Copy the records below, substituting "in the enclosed image" for every occurrence of "in the attached photograph" and changing nothing else. Omit the pictures from your answer.

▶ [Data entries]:
-------

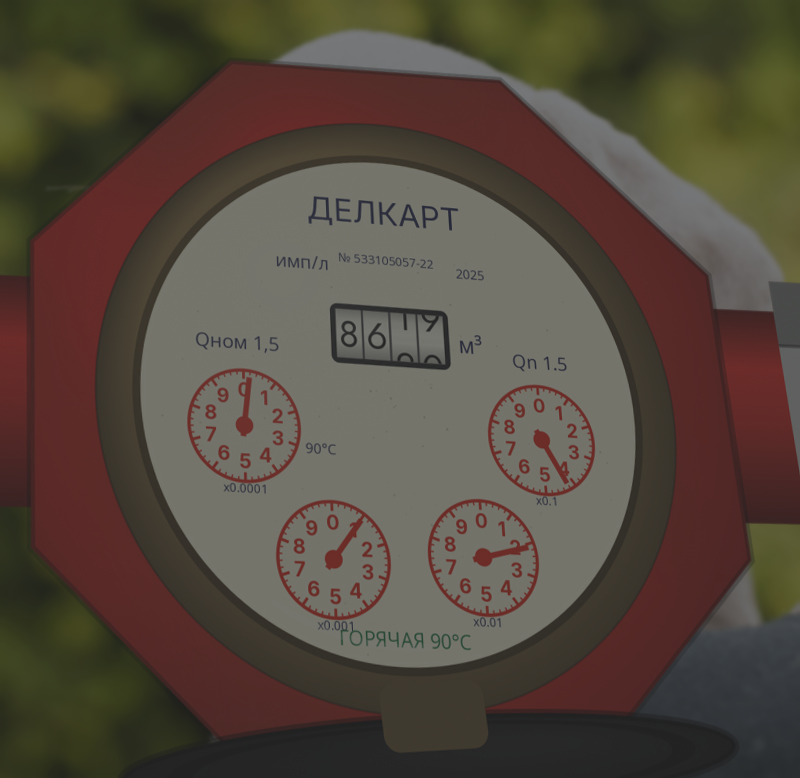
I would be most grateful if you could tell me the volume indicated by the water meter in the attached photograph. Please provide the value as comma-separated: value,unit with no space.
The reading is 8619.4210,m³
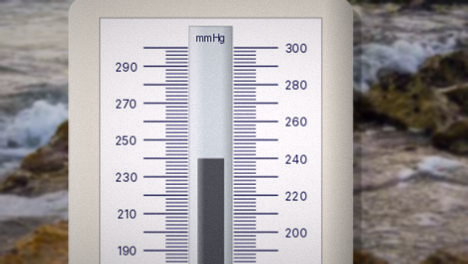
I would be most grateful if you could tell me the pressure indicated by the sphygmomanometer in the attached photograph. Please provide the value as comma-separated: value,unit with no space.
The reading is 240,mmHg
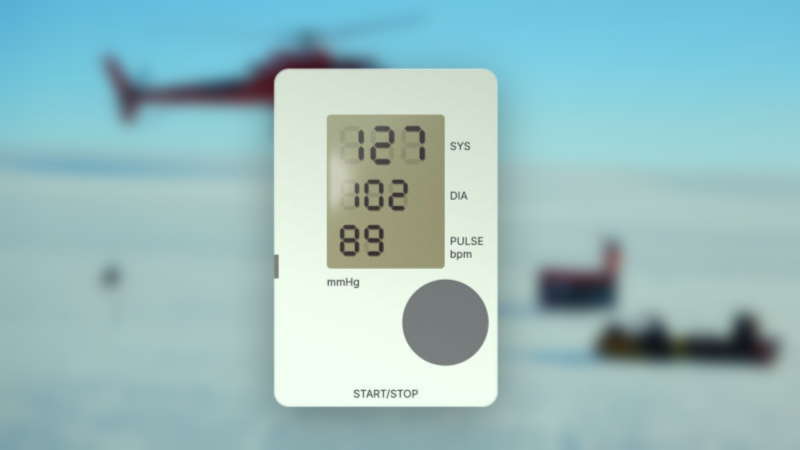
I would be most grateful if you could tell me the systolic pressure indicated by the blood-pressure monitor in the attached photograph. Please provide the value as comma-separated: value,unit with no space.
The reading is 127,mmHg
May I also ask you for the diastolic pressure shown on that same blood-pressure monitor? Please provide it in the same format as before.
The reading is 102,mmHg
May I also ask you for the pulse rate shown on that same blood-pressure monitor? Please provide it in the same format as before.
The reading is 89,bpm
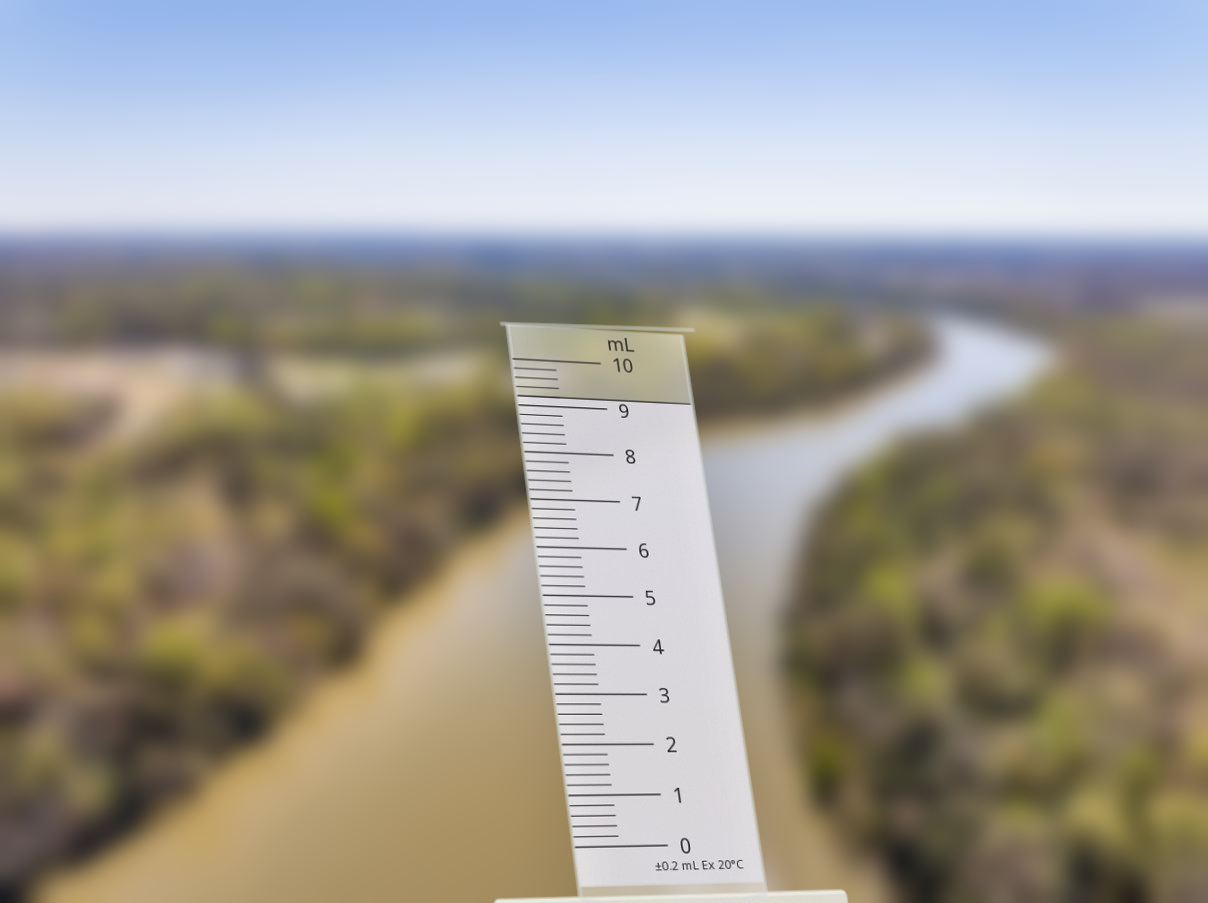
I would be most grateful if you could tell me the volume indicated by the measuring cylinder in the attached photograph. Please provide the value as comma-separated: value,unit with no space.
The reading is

-------

▶ [Exercise result]:
I would be most grateful if you could tell me the volume indicated by the water meter in the enclosed image. Please provide the value as comma-separated: value,unit with no space.
The reading is 8619.4210,m³
I would be most grateful if you could tell me the pressure indicated by the sphygmomanometer in the enclosed image. Please provide the value as comma-separated: value,unit with no space.
The reading is 240,mmHg
I would be most grateful if you could tell me the systolic pressure indicated by the blood-pressure monitor in the enclosed image. Please provide the value as comma-separated: value,unit with no space.
The reading is 127,mmHg
May I also ask you for the diastolic pressure shown on that same blood-pressure monitor? Please provide it in the same format as before.
The reading is 102,mmHg
May I also ask you for the pulse rate shown on that same blood-pressure monitor? Please provide it in the same format as before.
The reading is 89,bpm
I would be most grateful if you could tell me the volume indicated by the measuring cylinder in the enclosed image. Please provide the value as comma-separated: value,unit with no space.
The reading is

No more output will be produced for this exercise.